**ACTIVITY:**
Lines with the word "einer" in them must be copied from the records below.

**SUPPLIED DATA:**
::::
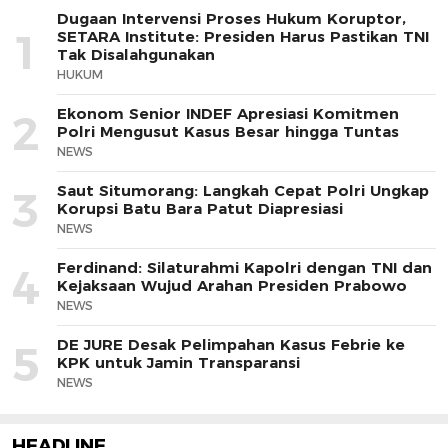
Dugaan Intervensi Proses Hukum Koruptor,
1
SETARA Institute: Presiden Harus Pastikan TNI
Tak Disalahgunakan
HUKUM
Ekonom Senior INDEF Apresiasi Komitmen
2
Polri Mengusut Kasus Besar hingga Tuntas
NEWS
Saut Situmorang: Langkah Cepat Polri Ungkap
3
Korupsi Batu Bara Patut Diapresiasi
NEWS
Ferdinand: Silaturahmi Kapolri dengan TNI dan
4
Kejaksaan Wujud Arahan Presiden Prabowo
NEWS
DE JURE Desak Pelimpahan Kasus Febrie ke
5
KPK untuk Jamin Transparansi
NEWS
HEADLINE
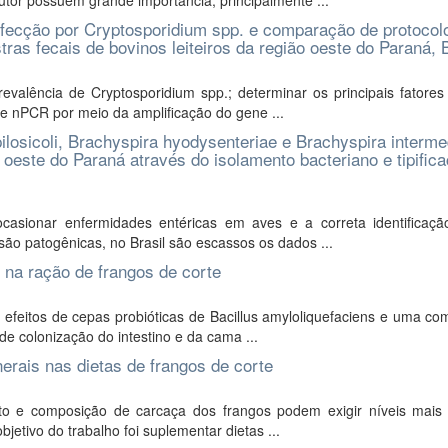
tor possuem grande importância, principalmente ...
infecção por Cryptosporidium spp. e comparação de protocol
s fecais de bovinos leiteiros da região oeste do Paraná, B
evalência de Cryptosporidium spp.; determinar os principais fatores
e nPCR por meio da amplificação do gene ...
pilosicoli, Brachyspira hyodysenteriae e Brachyspira interm
 oeste do Paraná através do isolamento bacteriano e tipific
asionar enfermidades entéricas em aves e a correta identificaçã
ão patogênicas, no Brasil são escassos os dados ...
 na ração de frangos de corte
 efeitos de cepas probióticas de Bacillus amyloliquefaciens e uma c
 de colonização do intestino e da cama ...
erais nas dietas de frangos de corte
to e composição de carcaça dos frangos podem exigir níveis mais 
jetivo do trabalho foi suplementar dietas ...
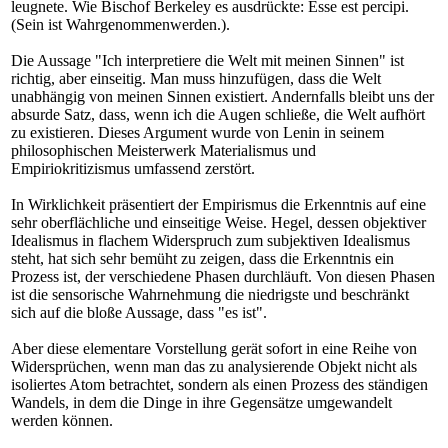
leugnete. Wie Bischof Berkeley es ausdrückte: Esse est percipi.
(Sein ist Wahrgenommenwerden.).
Die Aussage "Ich interpretiere die Welt mit meinen Sinnen" ist
richtig, aber einseitig. Man muss hinzufügen, dass die Welt
unabhängig von meinen Sinnen existiert. Andernfalls bleibt uns der
absurde Satz, dass, wenn ich die Augen schließe, die Welt aufhört
zu existieren. Dieses Argument wurde von Lenin in seinem
philosophischen Meisterwerk Materialismus und
Empiriokritizismus umfassend zerstört.
In Wirklichkeit präsentiert der Empirismus die Erkenntnis auf eine
sehr oberflächliche und einseitige Weise. Hegel, dessen objektiver
Idealismus in flachem Widerspruch zum subjektiven Idealismus
steht, hat sich sehr bemüht zu zeigen, dass die Erkenntnis ein
Prozess ist, der verschiedene Phasen durchläuft. Von diesen Phasen
ist die sensorische Wahrnehmung die niedrigste und beschränkt
sich auf die bloße Aussage, dass "es ist".
Aber diese elementare Vorstellung gerät sofort in eine Reihe von
Widersprüchen, wenn man das zu analysierende Objekt nicht als
isoliertes Atom betrachtet, sondern als einen Prozess des ständigen
Wandels, in dem die Dinge in ihre Gegensätze umgewandelt
werden können.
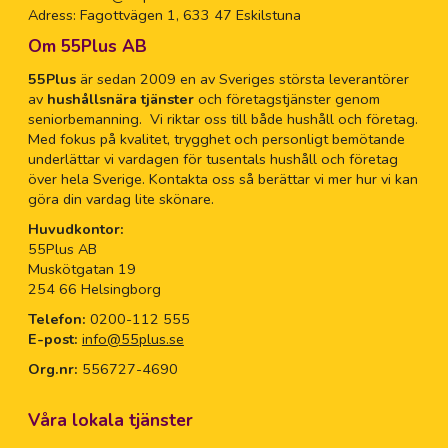
Adress: Fagottvägen 1, 633 47 Eskilstuna
Om 55Plus AB
55Plus
är sedan 2009 en av Sveriges största leverantörer
av
hushållsnära tjänster
och företagstjänster genom
seniorbemanning. Vi riktar oss till både hushåll och företag.
Med fokus på kvalitet, trygghet och personligt bemötande
underlättar vi vardagen för tusentals hushåll och företag
över hela Sverige. Kontakta oss så berättar vi mer hur vi kan
göra din vardag lite skönare.
Huvudkontor:
55Plus AB
Muskötgatan 19
254 66 Helsingborg
Telefon:
0200-112 555
E-post:
info@55plus.se
Org.nr:
556727-4690
Våra lokala tjänster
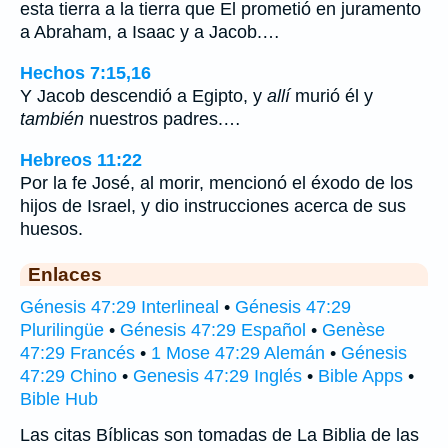
esta tierra a la tierra que El prometió en juramento
a Abraham, a Isaac y a Jacob.…
Hechos 7:15,16
Y Jacob descendió a Egipto, y
allí
murió él y
también
nuestros padres.…
Hebreos 11:22
Por la fe José, al morir, mencionó el éxodo de los
hijos de Israel, y dio instrucciones acerca de sus
huesos.
Enlaces
Génesis 47:29 Interlineal
•
Génesis 47:29
Plurilingüe
•
Génesis 47:29 Español
•
Genèse
47:29 Francés
•
1 Mose 47:29 Alemán
•
Génesis
47:29 Chino
•
Genesis 47:29 Inglés
•
Bible Apps
•
Bible Hub
Las citas Bíblicas son tomadas de La Biblia de las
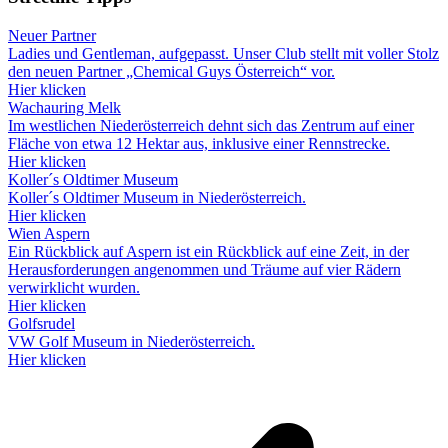
Neuer Partner
Ladies und Gentleman, aufgepasst. Unser Club stellt mit voller Stolz
den neuen Partner „Chemical Guys Österreich“ vor.
Hier klicken
Wachauring Melk
Im westlichen Niederösterreich dehnt sich das Zentrum auf einer
Fläche von etwa 12 Hektar aus, inklusive einer Rennstrecke.
Hier klicken
Koller´s Oldtimer Museum
Koller´s Oldtimer Museum in Niederösterreich.
Hier klicken
Wien Aspern
Ein Rückblick auf Aspern ist ein Rückblick auf eine Zeit, in der
Herausforderungen angenommen und Träume auf vier Rädern
verwirklicht wurden.
Hier klicken
Golfsrudel
VW Golf Museum in Niederösterreich.
Hier klicken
::::
**YOUR SOLUTION:**
Im westlichen Niederösterreich dehnt sich das Zentrum auf einer
Fläche von etwa 12 Hektar aus, inklusive einer Rennstrecke.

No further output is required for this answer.